• TEXT SECTION

The company Able UK Ltd has been recognised as the candidate with the best guarantees on the technical front and with the best financial performance."
"I want to stress that the consortium Brest Force Plus, created for the occasion in France and whose technical and financial capabilities have been deemed inadequate, was not allowed to continue the consultation process to qualify for this contract.
The proposals from the three other candidates, some of which could not moreover rely on proven experience in the field of dismantling shipyard, have not reached the level of excellence proposed by Able UK Ltd in the light of the two criteria mentioned above. Their bids were [closed (sic), French classées, sc] classed after that of Able UK Ltd. Then the contract could not be assigned to them."
"Among the facilities identified in France during the procurement process for the dismantling of the hull Q790, none has been or is now in physical condition to undertake a dismantling of this magnitude and complexity."
"…there are already many naval dismantling yards in Europe, durable and capable to proceed to the dismantling of military and civilian vessels using the best practices…Able UK Ltd is listed among the identified sites.
Accordingly, in accordance with EU directives and regulations regarding public procurement, the procurement process used for the dismantling of the hull Q790 was conducted at a European level (publication in the OJEU)…
Thus, as stated in my letter of 26.9.2008…the proposals of other candidates for the dismantling of the hull Q790 have not reached the level of excellence proposed by Able UK Ltd. The contract was awarded to Able UK Ltd and other bids were rejected."
The Regulations
"32(4) The Executive shall not grant any exemption under paragraph (1)…unless having regard to the circumstances of the case and in particular to –
(a) the conditions, if any, which it proposes to attach to the exemption; and
(b) any other requirements imposed by or under any enactments which apply to the case,
it is satisfied that the health and safety of persons who are likely to be affected by the exemption will not be prejudiced in consequence of it."
"31(1) Where under an exemption…granted pursuant to regulation 32…asbestos is used in a work process or is produced by a work process, the employer shall ensure that the quantity of asbestos and materials containing asbestos at the premises where the work is carried out is reduced to as low a level as is reasonably practicable."
The HSE policy
"Policy
HSE cannot grant exemptions unless satisfied:
• that all express conditions on the exercise of the power of exemption have been complied with, and
• granting the exemption would be consistent with Parliament's purpose in the legislation
In addition, it is HSE's policy only to grant exemptions where:
• there are no reasonably practicable alternative ways of complying with the statutory provision concerned, or
• the law is out of date and overly prescriptive, or
• provision should be made for innovation/technical progress, and
• it would be in the overall public interest to do so."
"Examine the circumstances of the application to see whether there may be a prima facie case for an exemption, which will include considering:
• have they shown that there are no reasonably practicable alternatives available that comply with the existing law?
Note: not all legislation is qualified by 'sfairp' and therefore compliance with the law cannot always be assured by use of reasonably practicable measures."
Similarly, at step 7 the policy document reads as follows:
"Taking into account the responses from the consultees, including the HSE Board where appropriate, decide:
• whether the proposed exemption would be lawful
Only if this is so:
• decide whether an exemption complies with the HSE's policy and hence should be granted…"
The exemption application process in this case
"The first point is we need to be clear that it is not an exemption to import French asbestos for disposal in the UK (which we would not permit). The situation is that Able UK have been successful in winning a tender from the French Ministry of Defence for the dismantling of the French Naval Vessel (i.e. a UK business was successful etc.)"

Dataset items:

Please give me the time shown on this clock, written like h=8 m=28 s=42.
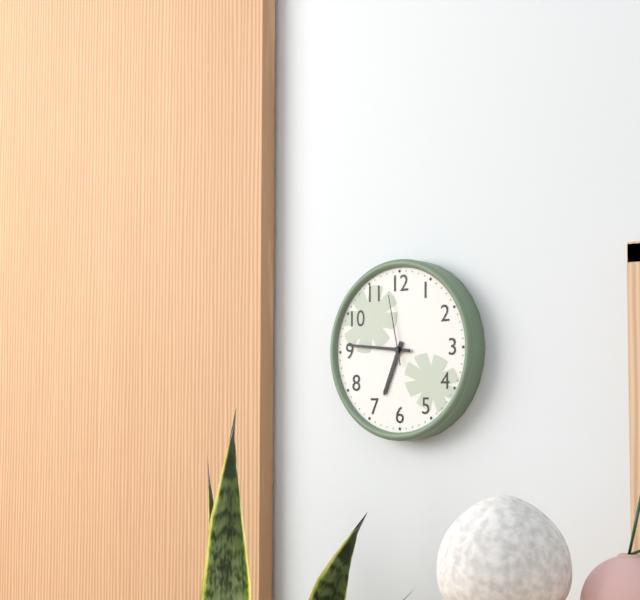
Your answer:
h=6 m=46 s=58
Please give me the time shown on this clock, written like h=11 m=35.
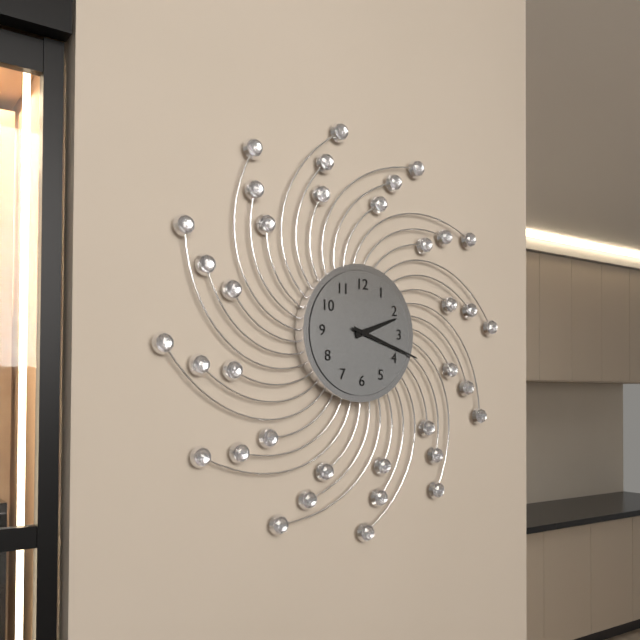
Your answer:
h=2 m=18
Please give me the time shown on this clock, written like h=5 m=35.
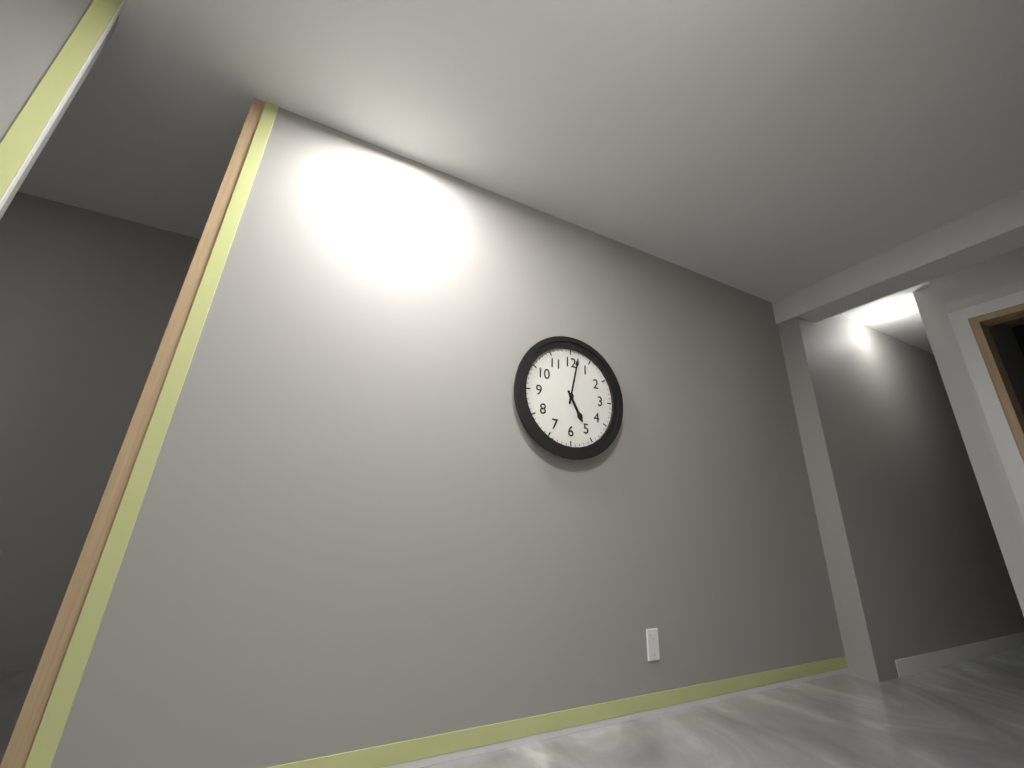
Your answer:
h=5 m=2
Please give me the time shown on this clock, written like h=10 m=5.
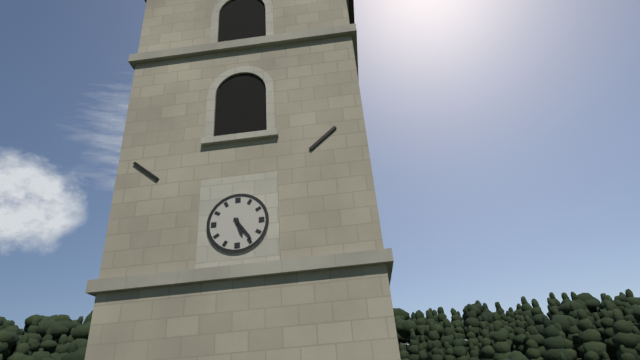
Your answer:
h=5 m=24
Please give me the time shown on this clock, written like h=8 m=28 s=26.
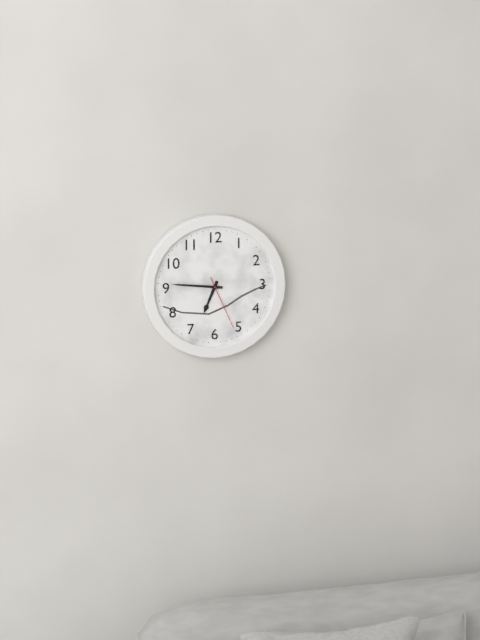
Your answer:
h=6 m=46 s=26
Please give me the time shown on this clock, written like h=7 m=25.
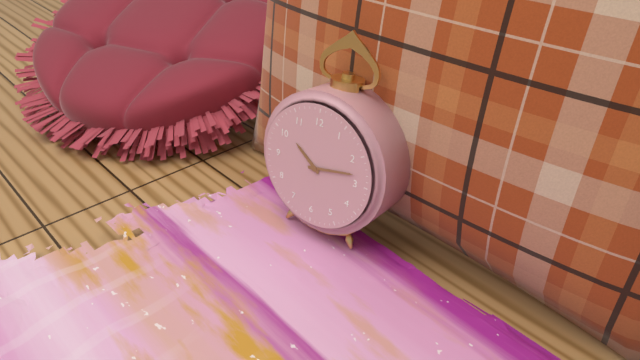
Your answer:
h=10 m=13
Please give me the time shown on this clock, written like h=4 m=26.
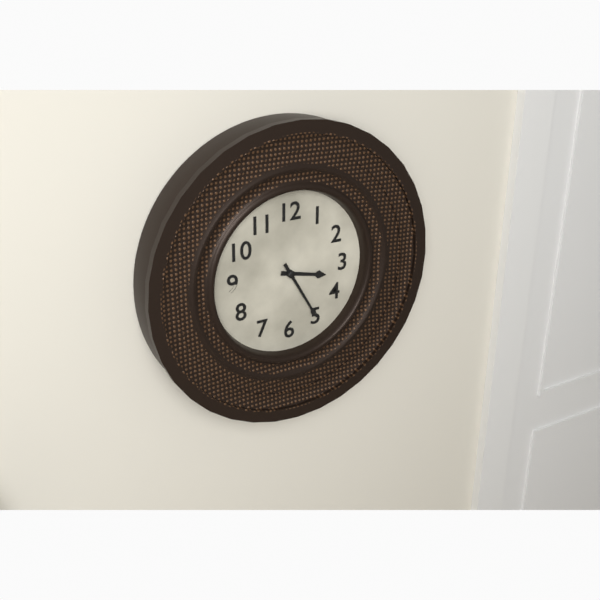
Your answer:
h=3 m=25
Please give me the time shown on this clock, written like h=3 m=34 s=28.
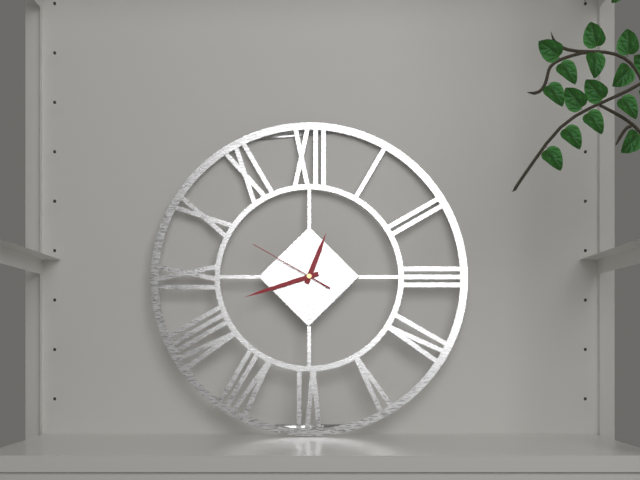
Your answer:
h=12 m=42 s=50
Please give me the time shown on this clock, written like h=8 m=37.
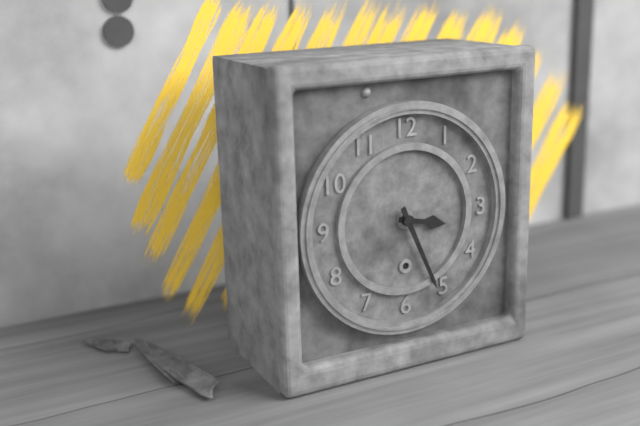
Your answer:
h=3 m=26
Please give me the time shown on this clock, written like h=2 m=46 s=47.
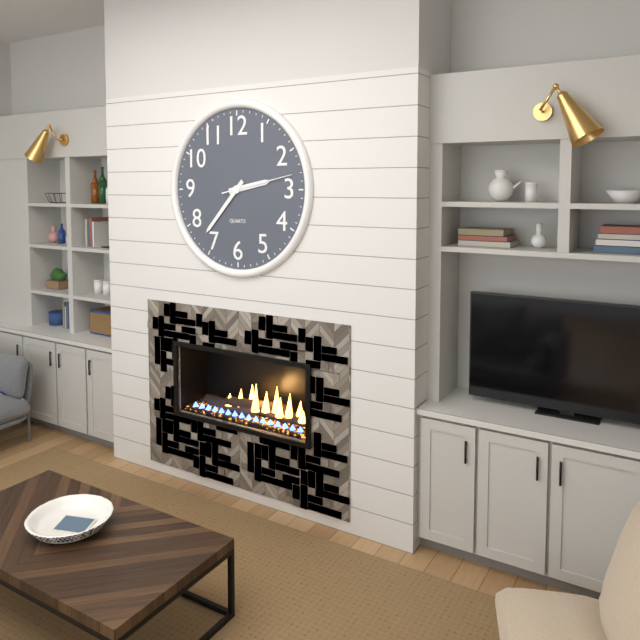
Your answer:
h=2 m=37 s=13
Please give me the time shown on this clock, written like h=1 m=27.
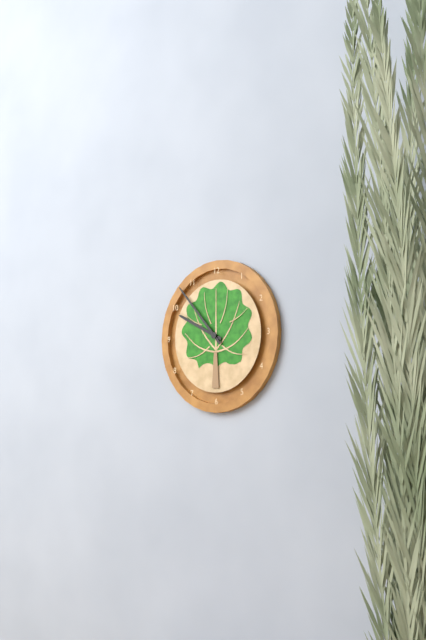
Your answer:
h=9 m=53
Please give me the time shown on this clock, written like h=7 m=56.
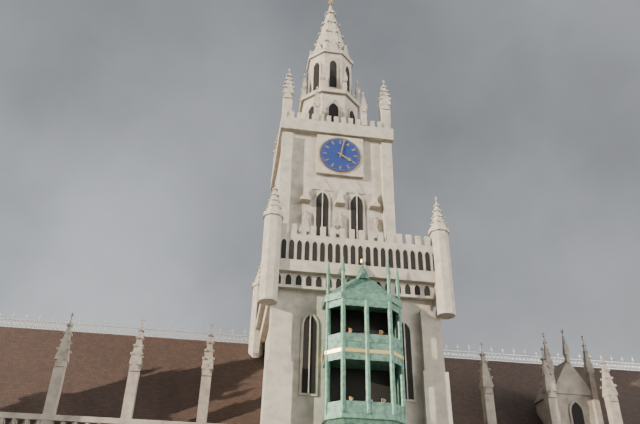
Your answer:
h=4 m=2
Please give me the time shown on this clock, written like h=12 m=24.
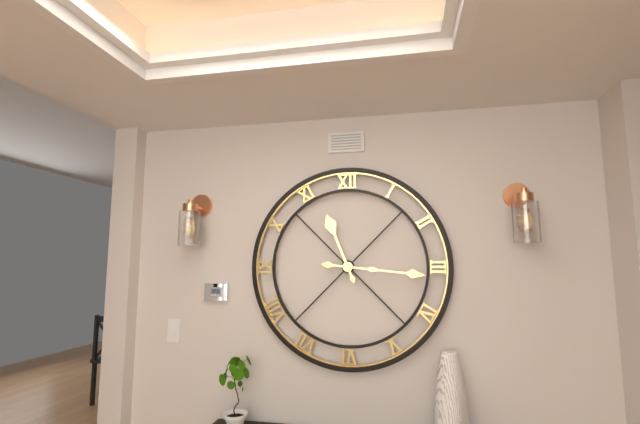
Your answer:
h=11 m=16
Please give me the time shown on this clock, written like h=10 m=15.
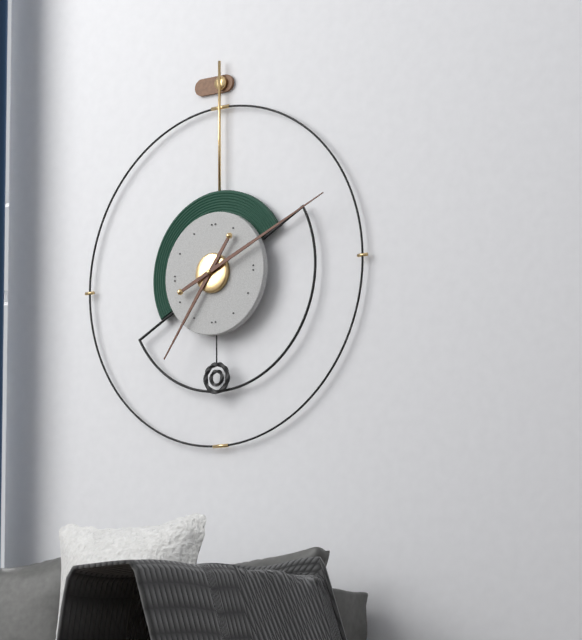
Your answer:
h=7 m=11
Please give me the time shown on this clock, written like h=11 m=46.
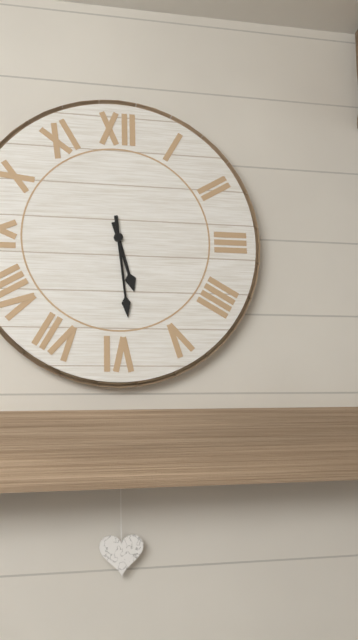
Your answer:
h=5 m=29
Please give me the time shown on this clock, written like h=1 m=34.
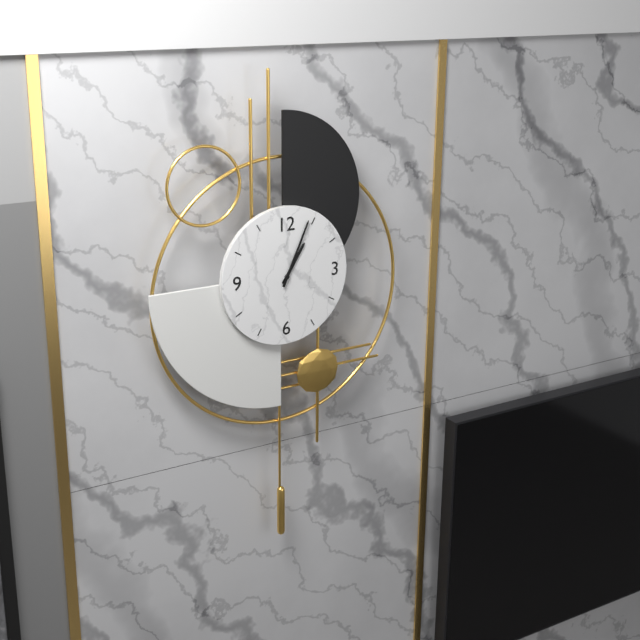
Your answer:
h=1 m=4
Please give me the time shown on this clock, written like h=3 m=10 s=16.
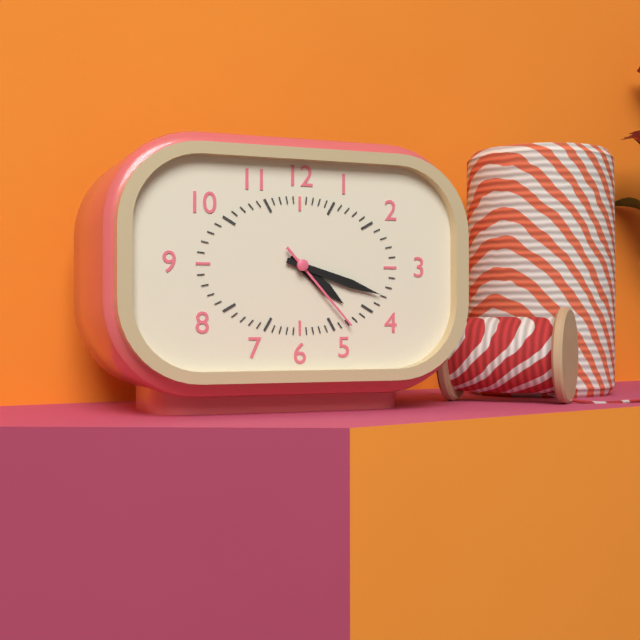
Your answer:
h=4 m=18 s=23
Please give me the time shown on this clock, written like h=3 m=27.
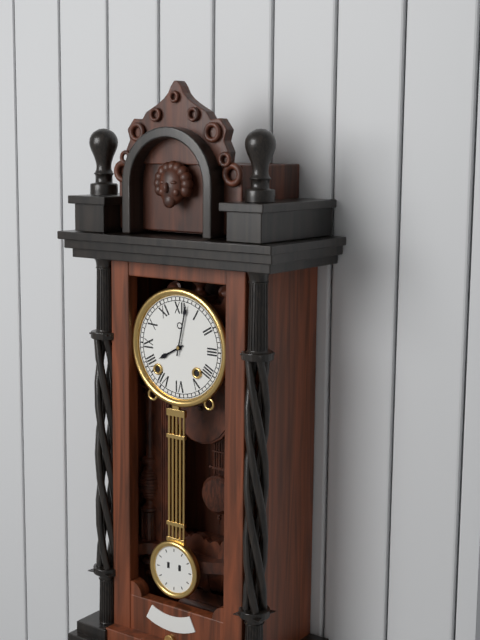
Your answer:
h=8 m=2
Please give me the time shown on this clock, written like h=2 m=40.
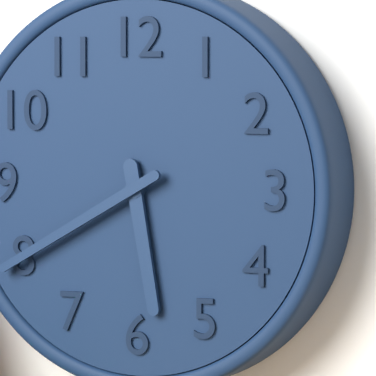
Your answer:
h=5 m=40
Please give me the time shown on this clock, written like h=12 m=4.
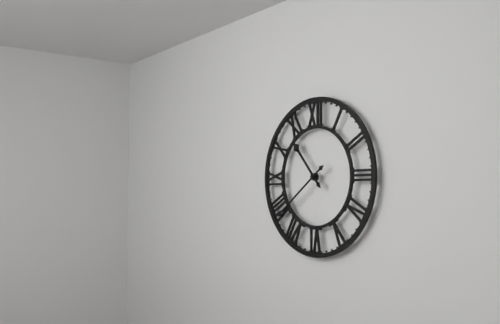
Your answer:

• REQUIREMENTS
**A.** Summarize the text on the hull Q790 dismantling contract and asbestos exemptions in two sentences.
**B.** Carry the text on the hull Q790 contract and asbestos exemptions further, starting after its final sentence.
These records have no connection to the text.

• RESULTS
**A.** Able UK Ltd was judged to offer the best technical guarantees and financial performance for dismantling the hull Q790, so after a procurement conducted at a European level it was awarded the contract and the other bids were rejected. The quoted regulations allow an exemption only if the health and safety of affected persons will not be prejudiced, and HSE policy adds that exemptions are granted only in limited cases where doing so would also be in the overall public interest.

**B.**
"We did not consider whether the ship could simply be left in France or dismantled in France or somewhere else in the world by another company because we considered that the policy required us to consider the application that had been made by the applicant and the circumstances of that application."
"An initial screening has taken place and there appears to be a prima facie case for an exemption. The reasons for this include
(1) There are no reasonably practicable alternatives that comply with existing law. The asbestos is part of the fabric of the vessel and fittings of the vessel and the contract is to dismantle and recycle the whole vessel. The contract was won in open competition in compliance with EU contract law.
(2) The health and safety of affected persons would not be prejudiced. The work is able to take place in full compliance with relevant asbestos legislation by a Licensed Contractor using trained and competent employees.
(3) There are evident and sensitive matters associated with the work, particularly relating to environmental concerns but these have been fully examined and other relevant agencies including the EA are content with the proposed work.
(4) There is a directly relevant precedent when a similar application was granted in 2003."
"6. Information, if known, relating to the capability of the country of origin to undertake this work within that country. You may wish to put this into the context of your potential contract conditions. For example, whether subject to EU contract law and in compliance with all EU Directives."
Mr Wolfe relies on this e-mail to support his basic and essential submission that the "no reasonably practical alternative ways" aspect of the HSE's policy should be construed and was operated by the HSE itself as embracing a consideration of not only what might be practical alternatives (to an exemption) for the applicant itself, here Able UK, but also what might be theoretically practical for other parties elsewhere in the world (and particularly in the country of origin of the imported product).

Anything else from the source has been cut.